Deconsumption: passport to widespread poverty!

Terms like “sustainable development”, “eco-responsibility” and “degrowth” have long established themselves as standards of environmental awareness. But their overuse has emptied them of their substance and their mobilizing power, relegating them to the rank of conventional clichés.

Faced with growing indifference towards old slogans, we note “deconsumption” as a new rallying cry.

Of course, everyone is free to rethink their relationship to consumption.
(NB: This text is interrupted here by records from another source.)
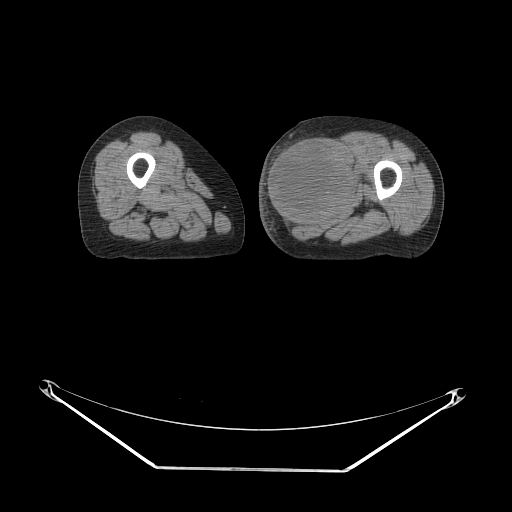
CT of an extremity soft-tissue mass (from a PET/CT study), one axial slice. Position 30 of 91 along the scan axis. 140 kVp. Soft-tissue window (W 400 / L 40 HU). 512 × 512 image matrix, field of view 500 × 500 mm. Female patient. Case-level facts recorded for this patient, not image findings: histological type: pleomorphic leiomyosarcoma; grade: high; site of the primary tumour: left thigh.
Outlined on this slice (expert contour drawn on MRI and transferred to this co-registered scan by the dataset authors):
- gross tumour volume including surrounding oedema: bounding box [x1, y1, x2, y2] px = [265, 135, 355, 227]
- gross tumour volume (mass): [265, 135, 355, 225]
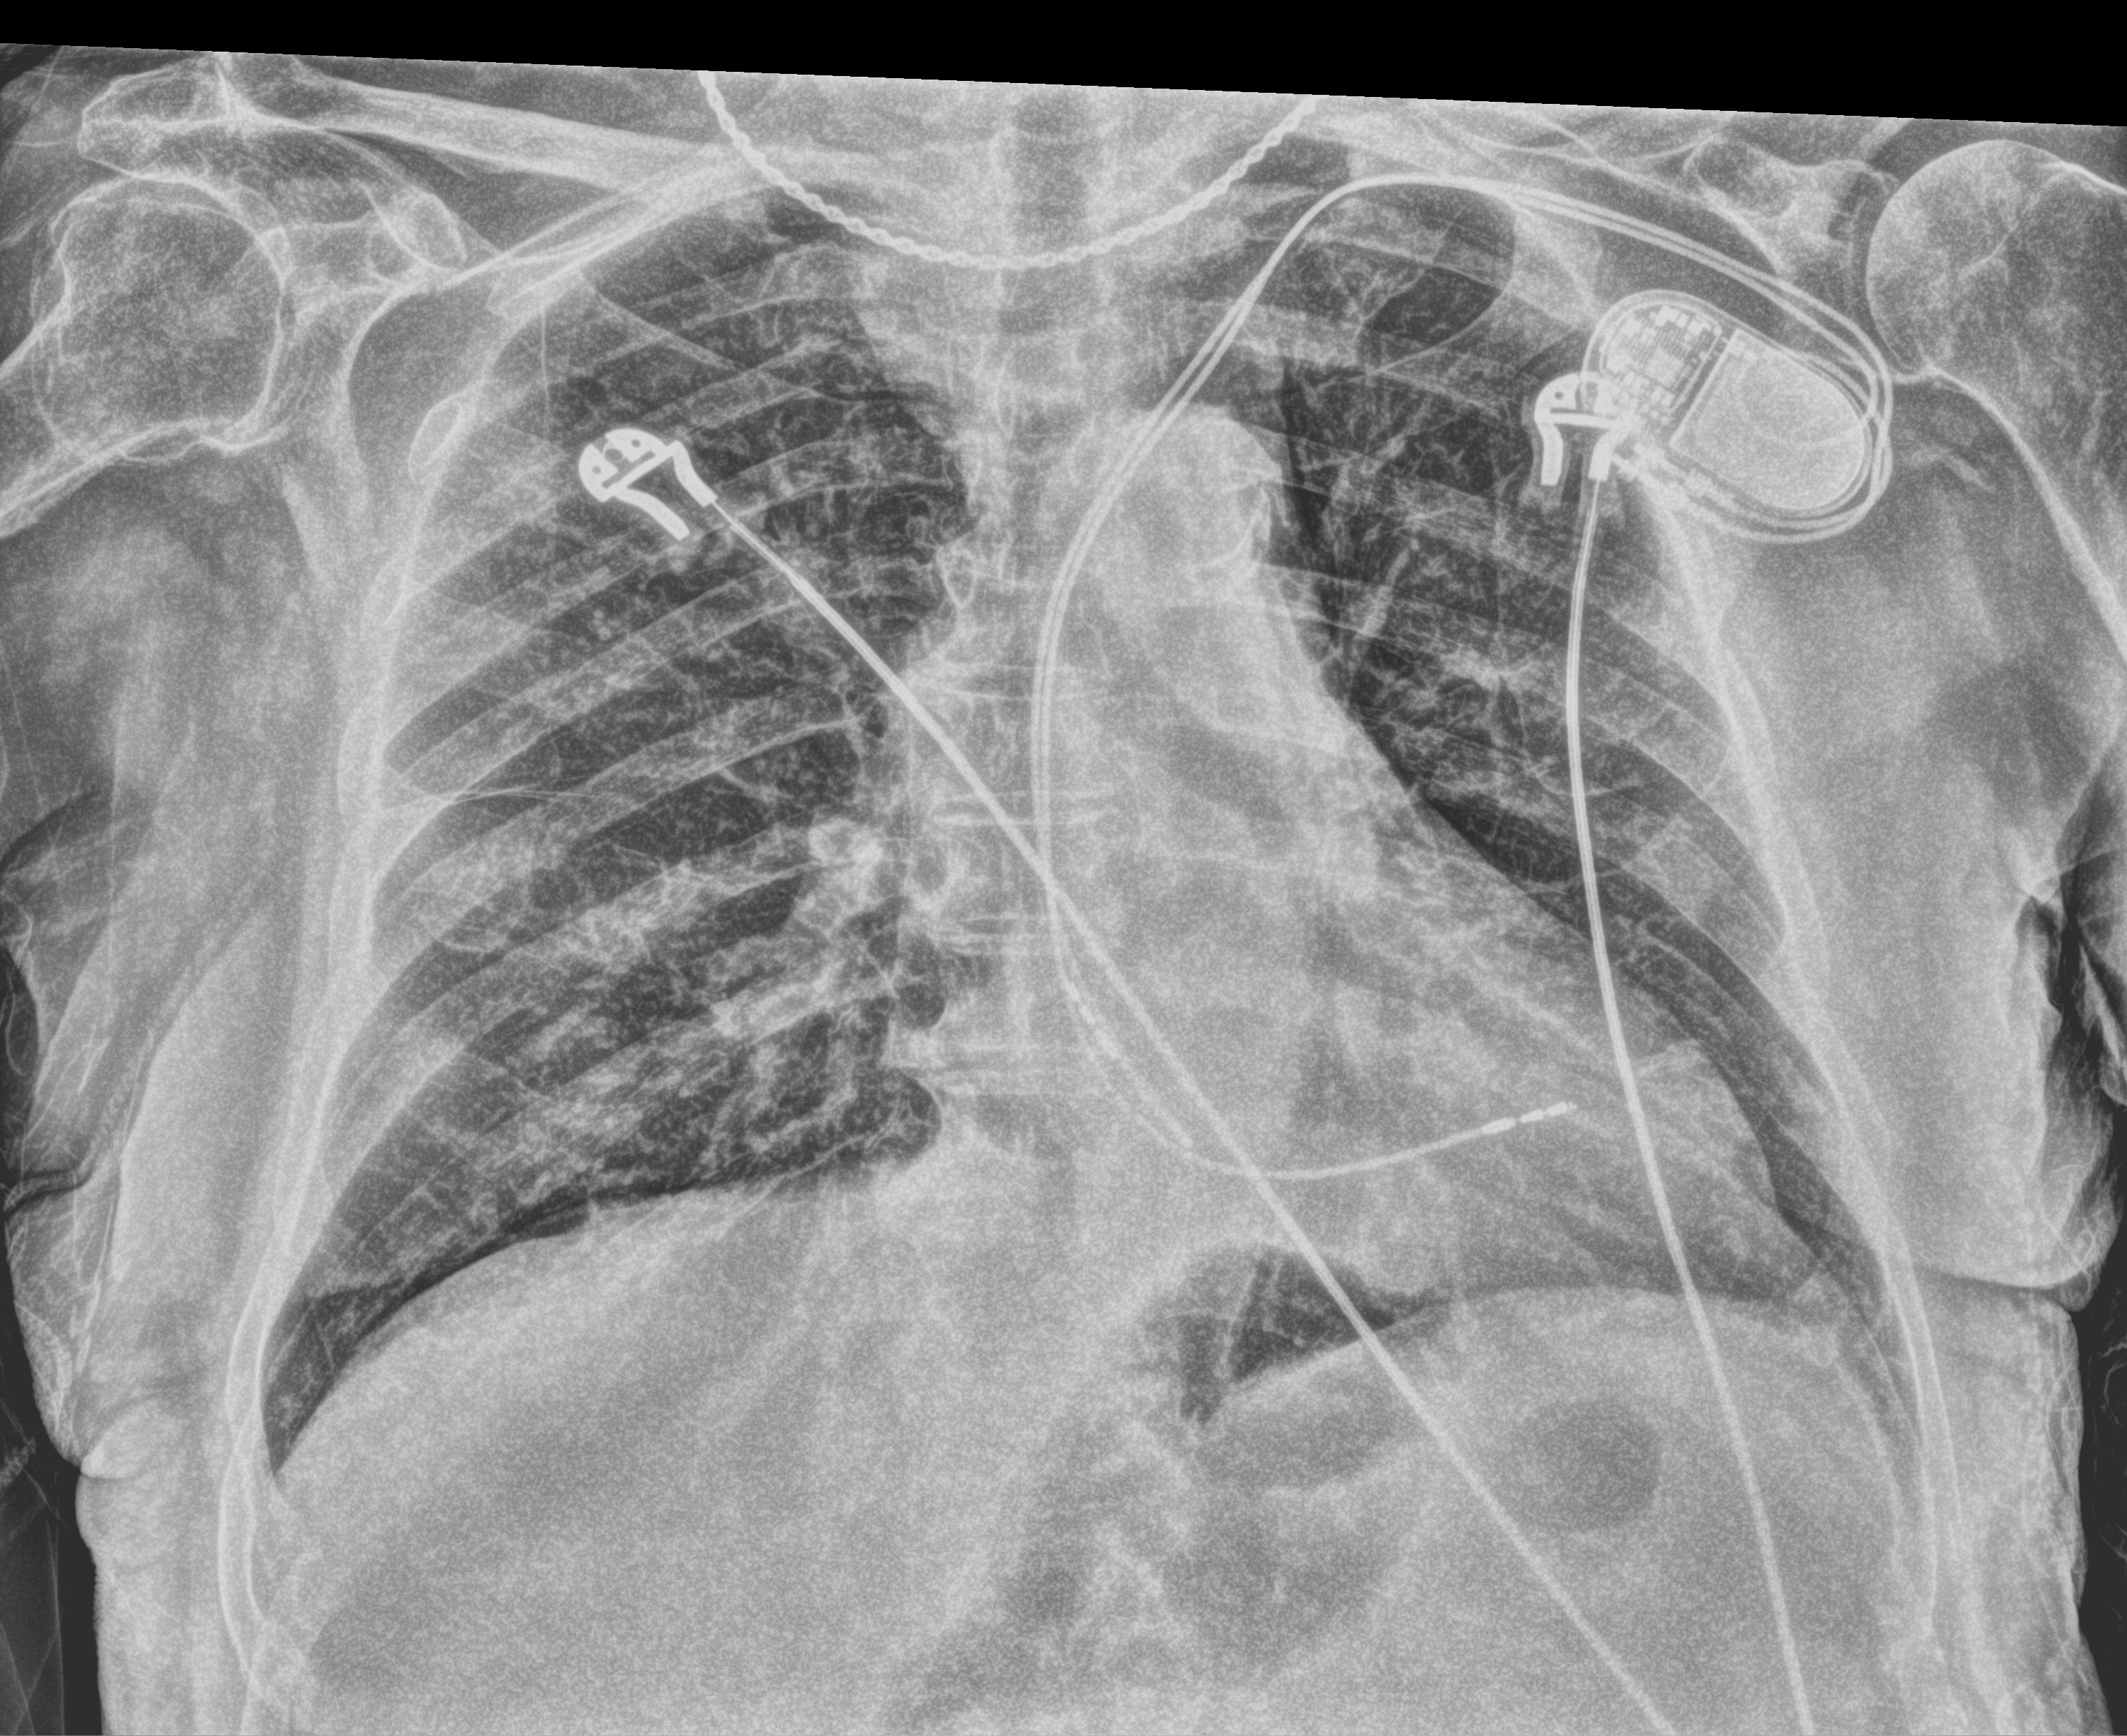
Portable chest radiograph, anteroposterior (AP) projection. Patient hospitalised with COVID-19; male, aged 75–90 years.
From the hospital-stay record, not from the radiograph (when in the stay this image was taken is not recorded):
- mechanically ventilated during this hospital stay: no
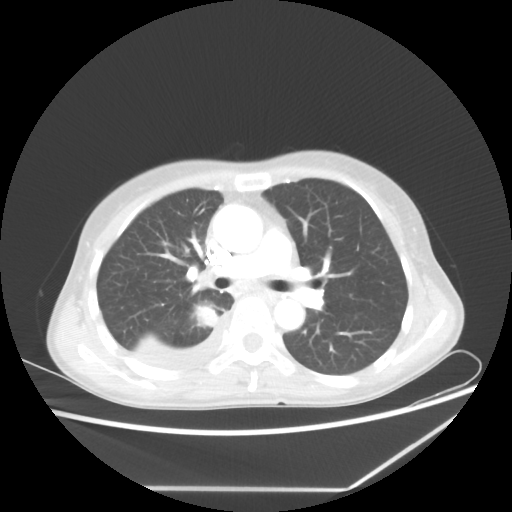
Chest CT, one axial slice. Slice 36 of 60 in the series (ordered by position). Lung window (W 1500 / L -600 HU). 5 mm slice thickness. 512 × 512 image matrix, field of view 364 × 364 mm. Patient: female, 59 years. Case-level facts recorded for this patient, not image findings: clinical TNM (as recorded): T1c N1 M1.
Outlined on this slice (rectangle marked by the reading radiologist):
- lung tumour (recorded histology: adenocarcinoma): box from (x=194, y=303) to (x=219, y=333) px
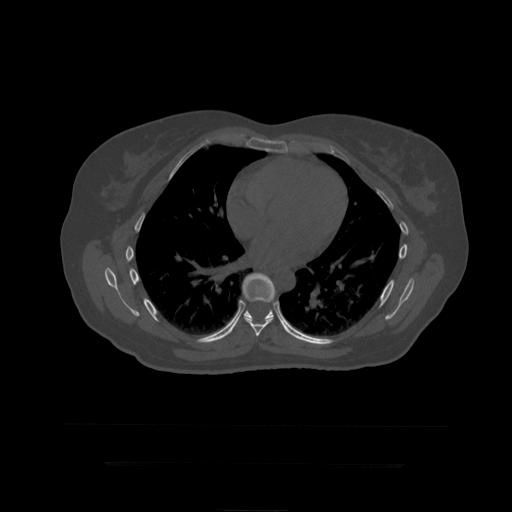
CT including the spine, one axial slice; slice 274 of 399 in the series (ordered by position); reconstruction kernel STANDARD; bone window (W 1800 / L 400 HU); 1.25 mm slice thickness; 512 × 512 image matrix, field of view 450 × 450 mm. Patient age 41 years. Case-level facts recorded for this patient, not image findings: primary cancer: breast.
Structures marked on this image (semi-automatic segmentation, software-assisted and operator-edited):
- T8 vertebra: bounding box <243,273,275,337> (left, top, right, bottom; pixels)
- T9 vertebra: <229,275,293,336>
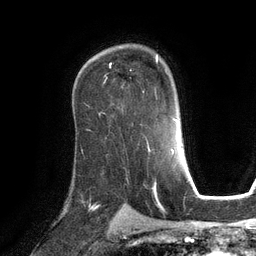
Breast MRI (dynamic contrast-enhanced), one axial slice. Slice 82 of 134 in the series (ordered by position). Cropped to one breast. Dynamic contrast-enhanced series, time point 2 of 6 at this slice position (early post-contrast). 3 T. TE 2.8 ms, TR 6.9 ms. 256 × 256 image matrix, field of view 190 × 190 mm. Female patient.
Structures marked on this image (semi-automatically segmented with operator editing):
- enhancing-tissue mask used for the functional tumour volume (all voxels passing the contrast-enhancement thresholds inside the analysis volume; usually the tumour): bounding box [x1, y1, x2, y2] px = [109, 55, 158, 66]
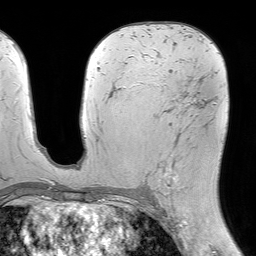
Breast MRI (dynamic contrast-enhanced), one axial slice; slice 38 of 64 in the series (ordered by position); cropped to one breast; dynamic contrast-enhanced series, time point 2 of 7 at this slice position (early post-contrast); 1.5 T; TE 4.6 ms, TR 7.2 ms; 256 × 256 image matrix, field of view 230 × 230 mm. Female patient.
Outlined on this slice (semi-automatic segmentation, software-assisted and operator-edited):
- enhancing-tissue mask used for the functional tumour volume (all voxels passing the contrast-enhancement thresholds inside the analysis volume; usually the tumour): bounding box <142,94,205,197> (left, top, right, bottom; pixels)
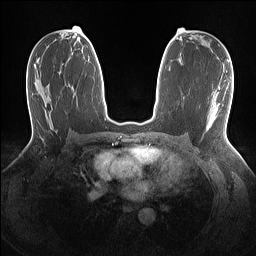
Breast MRI (dynamic contrast-enhanced), one axial slice; dynamic contrast-enhanced series, time point 2 of 7 at this slice position (early post-contrast); 1.5 T; TE 1.4 ms, TR 5 ms; 256 × 256 image matrix, field of view 320 × 320 mm. Female patient.
Annotated regions visible in this slice (semi-automatically segmented with operator editing):
- enhancing-tissue mask used for the functional tumour volume (all voxels passing the contrast-enhancement thresholds inside the analysis volume; usually the tumour): bounding box <207,115,217,119> (left, top, right, bottom; pixels)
Moving away from the cult of possession and giving back to the verbs “to have” and “to be” their respective importance can only be beneficial.

Error

On the other hand, let’s not commit the “composition error”!

This is a widely documented logical flaw which consists of extending to society what is valid for the individual.

However, to elevate deconsumption to the rank of supreme societal value is to go astray royally by extrapolating individual behavior to the collective scale.

Let’s imagine for a moment that a part of the population adheres to this modern asceticism and commits itself to never buying anything that is new.

First, without consumption, production plummets and job losses multiply, with predictable domino effects on all industries, on supply, distribution and marketing chains, and on stock prices.

After the Great Depression of 1929, we could experience the Mega Depression of 2029.

Second, without consumption and work, government revenue collapses.

The lack of funding will require the reduction of public services so valued by deconsumptionists, notably public transport.

Finally, since you need something new to get something used, how can you imagine that there are enough second-hand goods to satisfy everyone’s needs?

What begins as voluntary poverty will quickly become imposed poverty.

Poverty

Let us therefore be wary of the deconsumptionist thesis.

Far from being the panacea that would open the doors to happiness and ecological paradise, this new fad is a harbinger of widespread poverty!